Vu la procédure suivante :
Procédure contentieuse antérieure :
M. B A a demandé au tribunal administratif de Marseille de procéder à l'effacement de la mention figurant au bulletin n° 2 de son casier judiciaire d'une condamnation du 8 novembre 2019 par le tribunal correctionnel de Marseille à un an d'emprisonnement pour des faits de détention, acquisition et transport non autorisés de stupéfiants.
Par une ordonnance n° 2204118 du 25 mai 2022, la présidente de la 9ème chambre du tribunal administratif de Marseille a rejeté sa demande comme portée devant un ordre de juridiction incompétent pour en connaître.
Procédure devant la Cour :
Par une requête, enregistrée le 2 juin 2022, M. A doit être regardé comme faisant appel de l'ordonnance du 25 mai 2022.
Vu les autres pièces du dossier.
Vu le code de justice administrative.
Considérant ce qui suit :
1. Aux termes de l'article R. 222-1 du code de justice administrative : " Les présidents de () cour administrative d'appel () peuvent, par ordonnance : / () 4° Rejeter les requêtes manifestement irrecevables, lorsque la juridiction n'est pas tenue d'inviter leur auteur à les régulariser ou qu'elles n'ont pas été régularisées à l'expiration du délai imparti par une demande en ce sens () ". Selon l'article R. 811-7 du même code, les appels ainsi que les mémoires déposés devant la cour administrative d'appel doivent, en principe, être présentés, à peine d'irrecevabilité, par un avocat.

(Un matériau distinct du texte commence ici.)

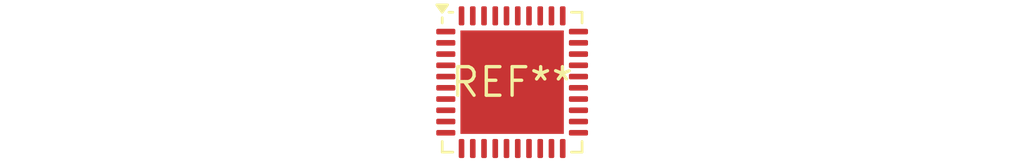
<source format=kicad_pcb>
(kicad_pcb (version 20240108) (generator pcbnew)

  (general
    (thickness 1.6)
  )

  (paper "A4")
  (layers
    (0 "F.Cu" signal)
    (31 "B.Cu" signal)
    (32 "B.Adhes" user "B.Adhesive")
    (33 "F.Adhes" user "F.Adhesive")
    (34 "B.Paste" user)
    (35 "F.Paste" user)
    (36 "B.SilkS" user "B.Silkscreen")
    (37 "F.SilkS" user "F.Silkscreen")
    (38 "B.Mask" user)
    (39 "F.Mask" user)
    (40 "Dwgs.User" user "User.Drawings")
    (41 "Cmts.User" user "User.Comments")
    (42 "Eco1.User" user "User.Eco1")
    (43 "Eco2.User" user "User.Eco2")
    (44 "Edge.Cuts" user)
    (45 "Margin" user)
    (46 "B.CrtYd" user "B.Courtyard")
    (47 "F.CrtYd" user "F.Courtyard")
    (48 "B.Fab" user)
    (49 "F.Fab" user)
    (50 "User.1" user)
    (51 "User.2" user)
    (52 "User.3" user)
    (53 "User.4" user)
    (54 "User.5" user)
    (55 "User.6" user)
    (56 "User.7" user)
    (57 "User.8" user)
    (58 "User.9" user)
  )

  (setup
    (pad_to_mask_clearance 0)
    (pcbplotparams
      (layerselection 0x00010fc_ffffffff)
      (plot_on_all_layers_selection 0x0000000_00000000)
      (disableapertmacros false)
      (usegerberextensions false)
      (usegerberattributes false)
      (usegerberadvancedattributes false)
      (creategerberjobfile false)
      (dashed_line_dash_ratio 12.000000)
      (dashed_line_gap_ratio 3.000000)
      (svgprecision 4)
      (plotframeref false)
      (viasonmask false)
      (mode 1)
      (useauxorigin false)
      (hpglpennumber 1)
      (hpglpenspeed 20)
      (hpglpendiameter 15.000000)
      (dxfpolygonmode false)
      (dxfimperialunits false)
      (dxfusepcbnewfont false)
      (psnegative false)
      (psa4output false)
      (plotreference false)
      (plotvalue false)
      (plotinvisibletext false)
      (sketchpadsonfab false)
      (subtractmaskfromsilk false)
      (outputformat 1)
      (mirror false)
      (drillshape 1)
      (scaleselection 1)
      (outputdirectory "")
    )
  )

  (net 0 "")

  (footprint "LFCSP-40-1EP_6x6mm_P0.5mm_EP4.6x4.6mm" (layer "F.Cu") (at 0 0))

)

</source>
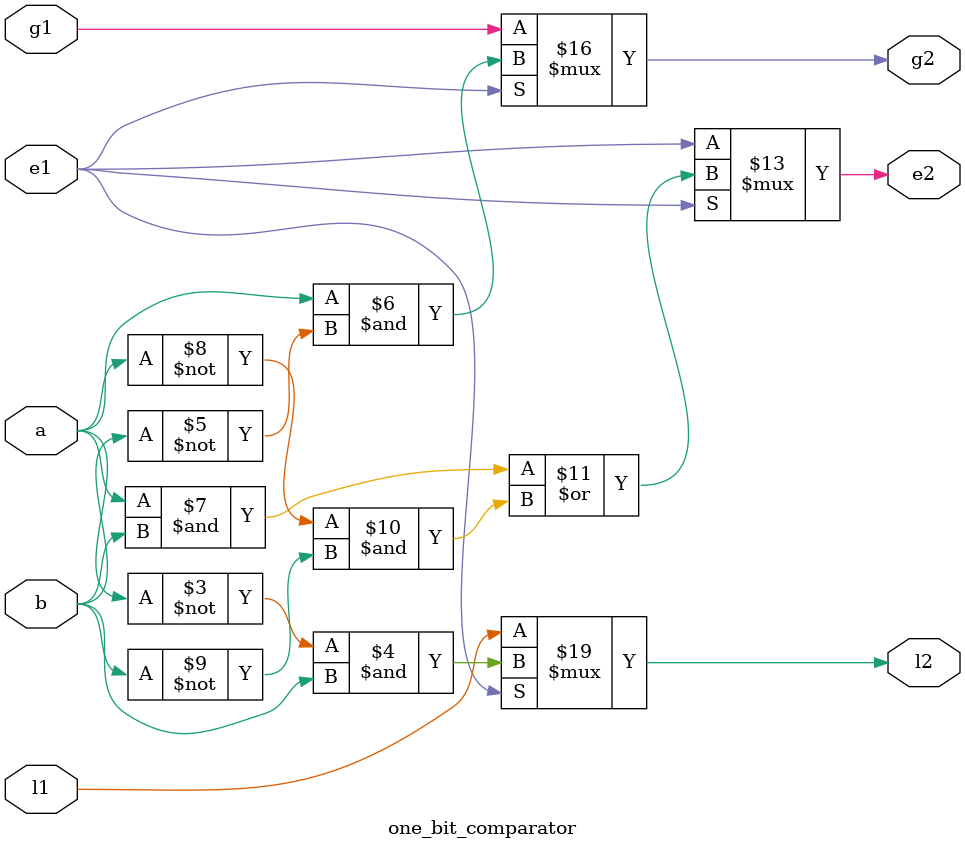
<source format=v>
module one_bit_comparator(a, b, l1, e1, g1, l2, e2, g2);
    input a, b, l1, e1, g1;
    output l2, e2, g2;
    reg l2, e2, g2;
    
    always @(*) begin
        if(e1==0) begin
            l2 <= l1;
            g2 <= g1;
            e2 <= e1;
        end
        else begin
            l2 <= (~a) & (b);
            g2 <= a & (~b);
            e2 <= (a & b) | (~a & ~b);
        end
    end
endmodule
</source>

2. Il résulte des dispositions combinées des articles R. 612-1 et R. 751-5 du code de justice administrative que lorsque l'obligation du ministère d'avocat en appel a été dûment mentionnée dans la notification du jugement ou de l'ordonnance du tribunal administratif, la requête d'appel présentée sans ministère d'avocat peut être rejetée pour irrecevabilité, à l'expiration du délai d'appel, sans qu'il soit besoin d'inviter le requérant à régulariser sa requête.

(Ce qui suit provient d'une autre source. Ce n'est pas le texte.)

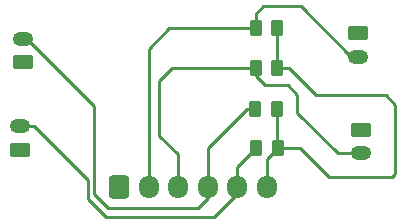
<source format=gbr>
%TF.GenerationSoftware,KiCad,Pcbnew,(6.0.11)*%
%TF.CreationDate,2024-02-05T17:50:25-08:00*%
%TF.ProjectId,ForceBoard,466f7263-6542-46f6-9172-642e6b696361,rev?*%
%TF.SameCoordinates,Original*%
%TF.FileFunction,Copper,L1,Top*%
%TF.FilePolarity,Positive*%
%FSLAX46Y46*%
G04 Gerber Fmt 4.6, Leading zero omitted, Abs format (unit mm)*
G04 Created by KiCad (PCBNEW (6.0.11)) date 2024-02-05 17:50:25*
%MOMM*%
%LPD*%
G01*
G04 APERTURE LIST*
G04 Aperture macros list*
%AMRoundRect*
0 Rectangle with rounded corners*
0 $1 Rounding radius*
0 $2 $3 $4 $5 $6 $7 $8 $9 X,Y pos of 4 corners*
0 Add a 4 corners polygon primitive as box body*
4,1,4,$2,$3,$4,$5,$6,$7,$8,$9,$2,$3,0*
0 Add four circle primitives for the rounded corners*
1,1,$1+$1,$2,$3*
1,1,$1+$1,$4,$5*
1,1,$1+$1,$6,$7*
1,1,$1+$1,$8,$9*
0 Add four rect primitives between the rounded corners*
20,1,$1+$1,$2,$3,$4,$5,0*
20,1,$1+$1,$4,$5,$6,$7,0*
20,1,$1+$1,$6,$7,$8,$9,0*
20,1,$1+$1,$8,$9,$2,$3,0*%
G04 Aperture macros list end*
%TA.AperFunction,SMDPad,CuDef*%
%ADD10RoundRect,0.250000X-0.262500X-0.450000X0.262500X-0.450000X0.262500X0.450000X-0.262500X0.450000X0*%
%TD*%
%TA.AperFunction,ComponentPad*%
%ADD11RoundRect,0.250000X0.625000X-0.350000X0.625000X0.350000X-0.625000X0.350000X-0.625000X-0.350000X0*%
%TD*%
%TA.AperFunction,ComponentPad*%
%ADD12O,1.750000X1.200000*%
%TD*%
%TA.AperFunction,ComponentPad*%
%ADD13RoundRect,0.250000X-0.600000X-0.725000X0.600000X-0.725000X0.600000X0.725000X-0.600000X0.725000X0*%
%TD*%
%TA.AperFunction,ComponentPad*%
%ADD14O,1.700000X1.950000*%
%TD*%
%TA.AperFunction,ComponentPad*%
%ADD15RoundRect,0.250000X-0.625000X0.350000X-0.625000X-0.350000X0.625000X-0.350000X0.625000X0.350000X0*%
%TD*%
%TA.AperFunction,Conductor*%
%ADD16C,0.250000*%
%TD*%
G04 APERTURE END LIST*
D10*
%TO.P,R3,2*%
%TO.N,GND*%
X148555000Y-102050000D03*
%TO.P,R3,1*%
%TO.N,3*%
X146730000Y-102050000D03*
%TD*%
%TO.P,R1,1*%
%TO.N,Net-(J1-Pad2)*%
X146790000Y-95250000D03*
%TO.P,R1,2*%
%TO.N,GND*%
X148615000Y-95250000D03*
%TD*%
%TO.P,R2,1*%
%TO.N,2*%
X146760000Y-98640000D03*
%TO.P,R2,2*%
%TO.N,GND*%
X148585000Y-98640000D03*
%TD*%
%TO.P,R4,1*%
%TO.N,4*%
X146797500Y-105400000D03*
%TO.P,R4,2*%
%TO.N,GND*%
X148622500Y-105400000D03*
%TD*%
D11*
%TO.P,J3,1,Pin_1*%
%TO.N,+5V*%
X127100000Y-98110000D03*
D12*
%TO.P,J3,2,Pin_2*%
%TO.N,3*%
X127100000Y-96110000D03*
%TD*%
D13*
%TO.P,J5,1,Pin_1*%
%TO.N,+5V*%
X135200000Y-108690000D03*
D14*
%TO.P,J5,2,Pin_2*%
%TO.N,Net-(J1-Pad2)*%
X137700000Y-108690000D03*
%TO.P,J5,3,Pin_3*%
%TO.N,2*%
X140200000Y-108690000D03*
%TO.P,J5,4,Pin_4*%
%TO.N,3*%
X142700000Y-108690000D03*
%TO.P,J5,5,Pin_5*%
%TO.N,4*%
X145200000Y-108690000D03*
%TO.P,J5,6,Pin_6*%
%TO.N,GND*%
X147700000Y-108690000D03*
%TD*%
D12*
%TO.P,J1,2,Pin_2*%
%TO.N,Net-(J1-Pad2)*%
X155470000Y-97640000D03*
D15*
%TO.P,J1,1,Pin_1*%
%TO.N,+5V*%
X155470000Y-95640000D03*
%TD*%
D12*
%TO.P,J2,2,Pin_2*%
%TO.N,2*%
X155670000Y-105820000D03*
D15*
%TO.P,J2,1,Pin_1*%
%TO.N,+5V*%
X155670000Y-103820000D03*
%TD*%
D11*
%TO.P,J4,1,Pin_1*%
%TO.N,+5V*%
X126820000Y-105540000D03*
D12*
%TO.P,J4,2,Pin_2*%
%TO.N,4*%
X126820000Y-103540000D03*
%TD*%
D16*
%TO.N,GND*%
X147700000Y-106322500D02*
X147700000Y-108690000D01*
X148622500Y-105400000D02*
X147700000Y-106322500D01*
X148555000Y-105332500D02*
X148622500Y-105400000D01*
X148555000Y-102050000D02*
X148555000Y-105332500D01*
X150530000Y-105400000D02*
X148622500Y-105400000D01*
X152980000Y-107850000D02*
X150530000Y-105400000D01*
X158330000Y-107850000D02*
X152980000Y-107850000D01*
X158610000Y-107570000D02*
X158330000Y-107850000D01*
X158610000Y-101720000D02*
X158610000Y-107570000D01*
X157800000Y-100910000D02*
X158610000Y-101720000D01*
X151840000Y-100910000D02*
X157800000Y-100910000D01*
X149570000Y-98640000D02*
X151840000Y-100910000D01*
X148585000Y-98640000D02*
X149570000Y-98640000D01*
X148615000Y-98610000D02*
X148615000Y-95250000D01*
X148585000Y-98640000D02*
X148615000Y-98610000D01*
%TO.N,2*%
X146760000Y-99270000D02*
X146760000Y-98640000D01*
X147540000Y-100050000D02*
X146760000Y-99270000D01*
X150290000Y-100860000D02*
X149480000Y-100050000D01*
X150290000Y-102390000D02*
X150290000Y-100860000D01*
X153720000Y-105820000D02*
X150290000Y-102390000D01*
X149480000Y-100050000D02*
X147540000Y-100050000D01*
X155670000Y-105820000D02*
X153720000Y-105820000D01*
%TO.N,Net-(J1-Pad2)*%
X147400000Y-93390000D02*
X146790000Y-94000000D01*
X150620000Y-93390000D02*
X147400000Y-93390000D01*
X146790000Y-94000000D02*
X146790000Y-95250000D01*
X154870000Y-97640000D02*
X150620000Y-93390000D01*
X155470000Y-97640000D02*
X154870000Y-97640000D01*
%TO.N,4*%
X145200000Y-109270000D02*
X145200000Y-108690000D01*
X143240000Y-111230000D02*
X145200000Y-109270000D01*
X134090000Y-111230000D02*
X143240000Y-111230000D01*
X132560000Y-108120000D02*
X132560000Y-109700000D01*
X127980000Y-103540000D02*
X132560000Y-108120000D01*
X132560000Y-109700000D02*
X134090000Y-111230000D01*
X126820000Y-103540000D02*
X127980000Y-103540000D01*
%TO.N,3*%
X142700000Y-109630000D02*
X142700000Y-108690000D01*
X141880000Y-110450000D02*
X142700000Y-109630000D01*
X134300000Y-110450000D02*
X141880000Y-110450000D01*
X133120000Y-109270000D02*
X134300000Y-110450000D01*
X133120000Y-101855000D02*
X133120000Y-109270000D01*
X127375000Y-96110000D02*
X133120000Y-101855000D01*
X127100000Y-96110000D02*
X127375000Y-96110000D01*
%TO.N,4*%
X145200000Y-106997500D02*
X146797500Y-105400000D01*
X145200000Y-108690000D02*
X145200000Y-106997500D01*
%TO.N,3*%
X142700000Y-105370000D02*
X146020000Y-102050000D01*
X142700000Y-108690000D02*
X142700000Y-105370000D01*
X146020000Y-102050000D02*
X146730000Y-102050000D01*
%TO.N,2*%
X139660000Y-98640000D02*
X146760000Y-98640000D01*
X138610000Y-99690000D02*
X139660000Y-98640000D01*
X138610000Y-104320000D02*
X138610000Y-99690000D01*
X140200000Y-105910000D02*
X138610000Y-104320000D01*
X140200000Y-108690000D02*
X140200000Y-105910000D01*
%TO.N,Net-(J1-Pad2)*%
X137700000Y-96990000D02*
X139440000Y-95250000D01*
X137700000Y-108690000D02*
X137700000Y-96990000D01*
X139440000Y-95250000D02*
X146790000Y-95250000D01*
%TD*%
M02*

</source>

3. La requête de M. A, qui tend à l'annulation de l'ordonnance par laquelle la présidente de la 9ème chambre du tribunal administratif de Marseille a rejeté, comme portée devant un ordre de juridiction incompétent pour en connaître, sa demande tendant à l'effacement de la mention figurant au bulletin n° 2 de son casier judiciaire d'une condamnation du 8 novembre 2019 par le tribunal correctionnel de Marseille à un an d'emprisonnement pour des faits de détention, acquisition et transport non autorisés de stupéfiants et n'entre dans aucun des cas de litige dispensé de ministère d'avocat, n'a pas été présentée par ministère d'avocat alors même que la lettre de notification de l'ordonnance attaquée rappelait dûment cette obligation. Dès lors, la requête de M. A est manifestement irrecevable et doit être rejetée, en application de l'article R. 222-1 du code de justice administrative. Au demeurant, c'est à bon droit que la présidente de chambre du tribunal a jugé qu'une demande d'effacement d'une mention figurant au bulletin n° 2 du casier judiciaire ne relève pas de la compétence des juridictions administratives et doit être directement adressée au procureur de la République, qui saisit ensuite la juridiction judiciaire compétente.
O R D O N N E :
Article 1er : La requête de M. A est rejetée.
Article 2 : La présente ordonnance sera notifiée à M. B A.